In place of sacking thousands of employees, the Spanish banking giant BBVA recently offered many of its staff the option of taking three to five years off with 30 percent pay and a guarantee of full-time employment once their sabbaticals are over.

If you’re thinking, “Would I take that offer if it were given to me?” you’re definitely not alone, because I’ve been mulling over that very question ever since I came across this only-in-Spain one-time offer (though I haven’t yet come to my imaginary decision, I have to admit I’m leaning toward taking the 70 percent pay cut and running, for five years).

To be clear, the offer was only made to BBVA insiders who’ve been working at the bank for awhile. Newer BBVA employees were given the choice to take two years off to take care of family responsibilities or to attend classes, or to work a shortened work week with a reduced paycheck.
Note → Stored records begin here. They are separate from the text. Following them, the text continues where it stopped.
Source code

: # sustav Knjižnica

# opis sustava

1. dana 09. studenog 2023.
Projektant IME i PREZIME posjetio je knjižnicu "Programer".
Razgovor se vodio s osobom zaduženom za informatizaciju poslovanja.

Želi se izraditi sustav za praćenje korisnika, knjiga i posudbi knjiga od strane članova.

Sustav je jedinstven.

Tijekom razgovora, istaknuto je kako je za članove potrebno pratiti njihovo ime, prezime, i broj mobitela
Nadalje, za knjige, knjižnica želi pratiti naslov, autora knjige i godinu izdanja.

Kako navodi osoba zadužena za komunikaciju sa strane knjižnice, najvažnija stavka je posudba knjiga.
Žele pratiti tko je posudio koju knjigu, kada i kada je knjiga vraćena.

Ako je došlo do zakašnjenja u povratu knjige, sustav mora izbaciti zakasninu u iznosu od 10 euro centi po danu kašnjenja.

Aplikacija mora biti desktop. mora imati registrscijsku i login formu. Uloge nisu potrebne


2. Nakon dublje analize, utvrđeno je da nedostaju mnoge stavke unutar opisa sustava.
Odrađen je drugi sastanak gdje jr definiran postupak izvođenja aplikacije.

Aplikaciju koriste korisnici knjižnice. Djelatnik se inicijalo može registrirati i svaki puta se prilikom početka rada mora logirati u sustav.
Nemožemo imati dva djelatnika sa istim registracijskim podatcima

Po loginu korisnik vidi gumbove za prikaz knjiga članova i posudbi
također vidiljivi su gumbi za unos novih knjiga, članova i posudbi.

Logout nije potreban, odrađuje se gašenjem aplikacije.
Although the BBVA deal is probably the most extraordinary of its kind announced recently, there have been other unorthodox offers, including British insurance giant Willis offering a one-month sabbatical during which employees receive 30 percent of their salary, and KPMG offering its U.K. employees one- to three-month sabbaticals with 30 percent pay as well as the option of taking a four-day workweek.

If you're still asking yourself if you'd take the BBVA offer or not, perhaps it's best to put aside deciding on a final answer. The odds that any of the above options will be offered by a U.S.-headquartered company are about the same that the Luv Guv will win the Stakes this weekend at Belmont Park (currently, about 20 to 1).